#### EXERCISE:
Could you copy the records below exactly, leaving out any pictures?

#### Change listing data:
□ □ □ □ □ □ □
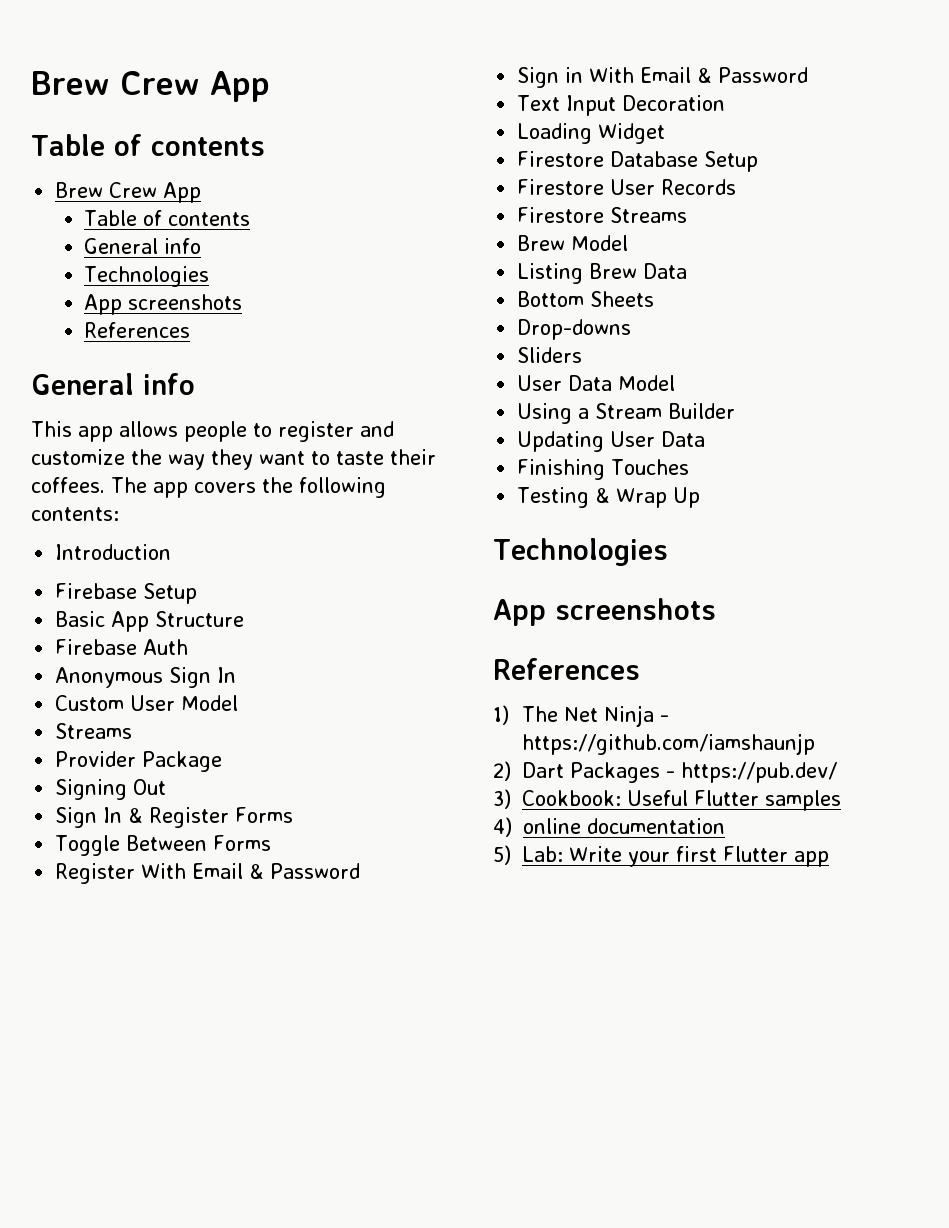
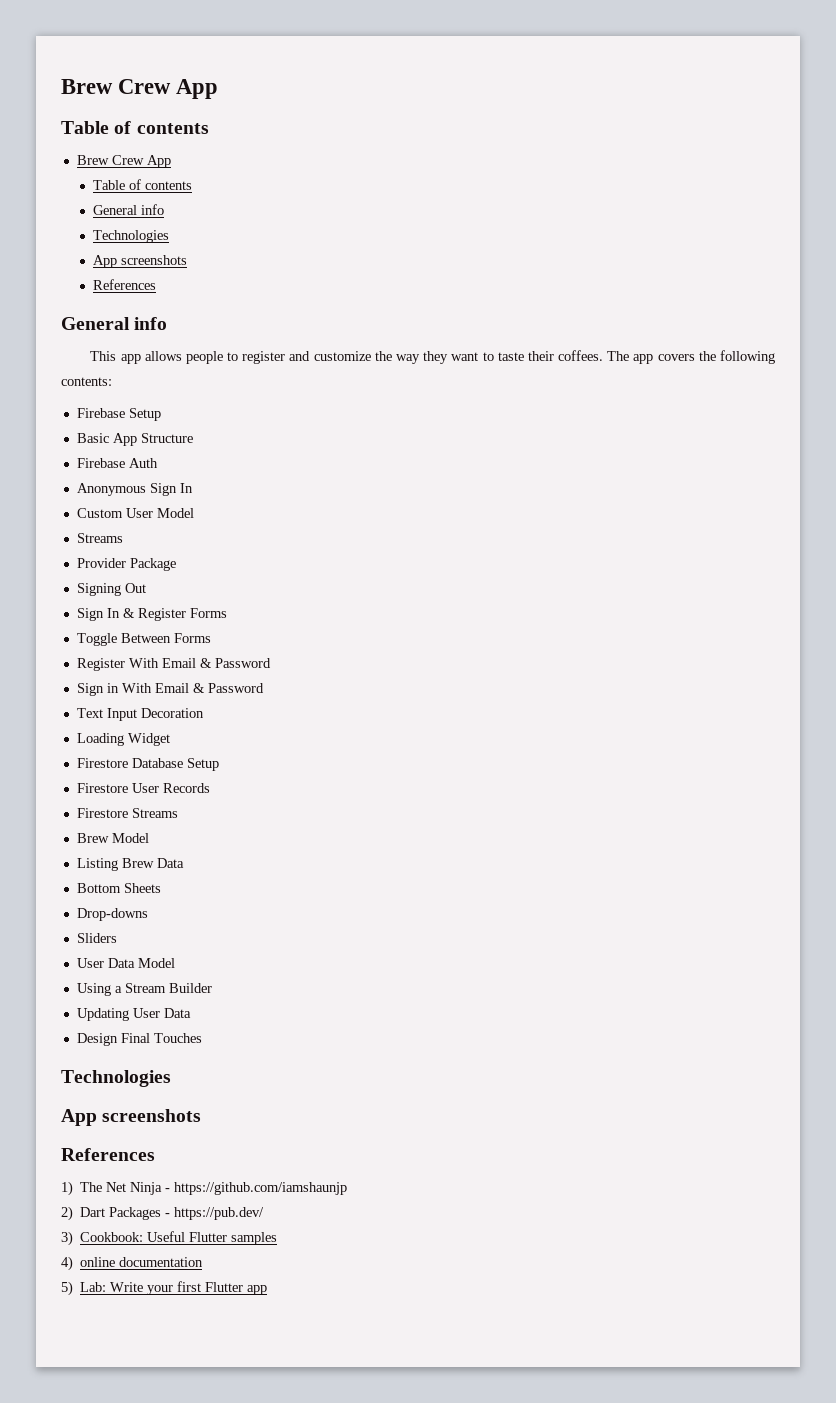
[55,544,172,560] // Introduction -> (112, 381) none
[517,459,606,480] Finishing -> [76,1033,150,1046] Design Final
[517,487,701,508] // Testing & Wrap Up -> (202, 1038) none

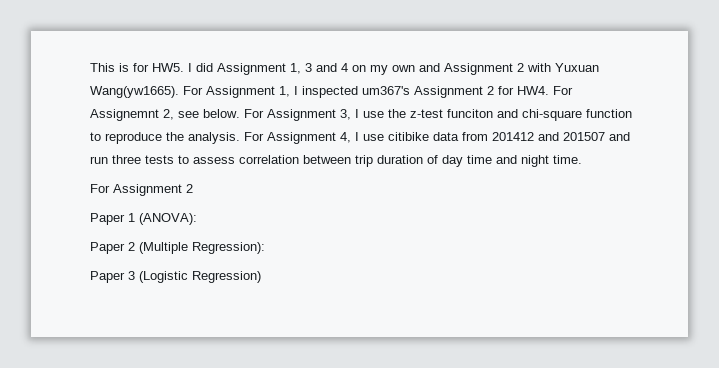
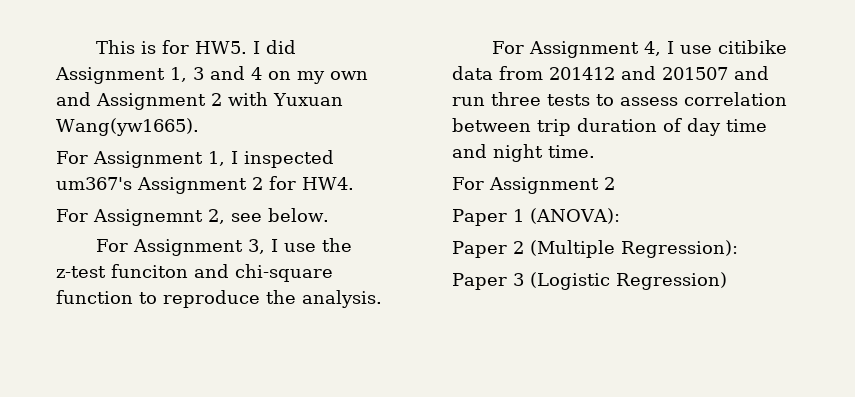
(179, 92) none -> (199, 127) //
(549, 90) none -> (354, 183) //
(240, 113) none -> (329, 215) //
(240, 138) none -> (382, 299) //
□ □ □ □ □ □ □
#### REPLY TO THE EXERCISE:
[55,544,172,560] // Introduction -> (112, 381) none
[517,459,606,480] Finishing -> [76,1033,150,1046] Design Final
[517,487,701,508] // Testing & Wrap Up -> (202, 1038) none

(179, 92) none -> (199, 127) //
(549, 90) none -> (354, 183) //
(240, 113) none -> (329, 215) //
(240, 138) none -> (382, 299) //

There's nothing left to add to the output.